7. Domains, Explainability, and Emerging Directions

Domain Taxonomy:
- General purpose (cross-domain): ForecastPFN, TimesFM, GTT, TTM.
- Finance: TWSN, TDML, CIGN; major challenges include cross-sequence dependencies and look-ahead bias.
- Traffic/Mobility: LLM-Mob, LLMST, AuxMobLCast; focus on multimodal fusion and trajectory interactions.
- Healthcare: METS, LLMFS; privacy and medical language integration.
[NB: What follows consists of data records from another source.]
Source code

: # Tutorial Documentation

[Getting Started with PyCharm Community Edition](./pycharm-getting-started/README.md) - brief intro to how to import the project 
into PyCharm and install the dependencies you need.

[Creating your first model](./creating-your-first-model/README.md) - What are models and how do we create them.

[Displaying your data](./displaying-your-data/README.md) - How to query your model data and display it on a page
- Energy/IoT: UMEF, PromptCast; seasonalities and sensor drift.
Explainability:
- Prompt-based chain-of-thought and local rationale generation in LLM-adapted TSFMs (Ye et al., 3 May 2024).
- Post-hoc attribution via generalized additive surrogates and gradient-based techniques.
- Retrieval-augmented generation yields explicit retrieved contexts as actionable rationales (TS-RAG, Synapse) (Ning et al., 6 Mar 2025, Das et al., 7 Nov 2025).
Current Open Challenges:
- Construction of even larger, more heterogeneous time series corpora, including labeled and unlabeled, real and synthetic, and multi-modal sources (Liu et al., 14 Mar 2025).
- Principled integration of synthetic data, improving realism and identifying rare or out-of-distribution patterns via self-improving feedback loops (Liu et al., 14 Mar 2025, Xie et al., 4 Aug 2025).
- Scalable and adaptive tokenization and positional encodings for non-uniform, highly variable, or event-driven datasets (Kairos, FlowState) (Feng et al., 30 Sep 2025, Graf et al., 7 Aug 2025).
- Incorporation of exogenous covariates, context, and meta-data in a unified, interpretable manner (CoRA) (Qin et al., 14 Oct 2025).
- Multimodal and cross-modal TSFMs, including vision-, language-, and tabular-first approaches (VisionTS++, TS-Reasoner) (Shen et al., 6 Aug 2025, Yu et al., 3 Oct 2025).
- Improved interpretability and "reasoning" capabilities, as formalized in compositional reasoning tasks and chain-of-thought generation (Potosnak et al., 9 Feb 2025, Yu et al., 3 Oct 2025).

Open research increasingly emphasizes the fusion of scale, adaptability, multimodality, and explainability, with future models anticipated to jointly optimize for universality, contextual adaptation, efficiency, and transparency in time series analytics.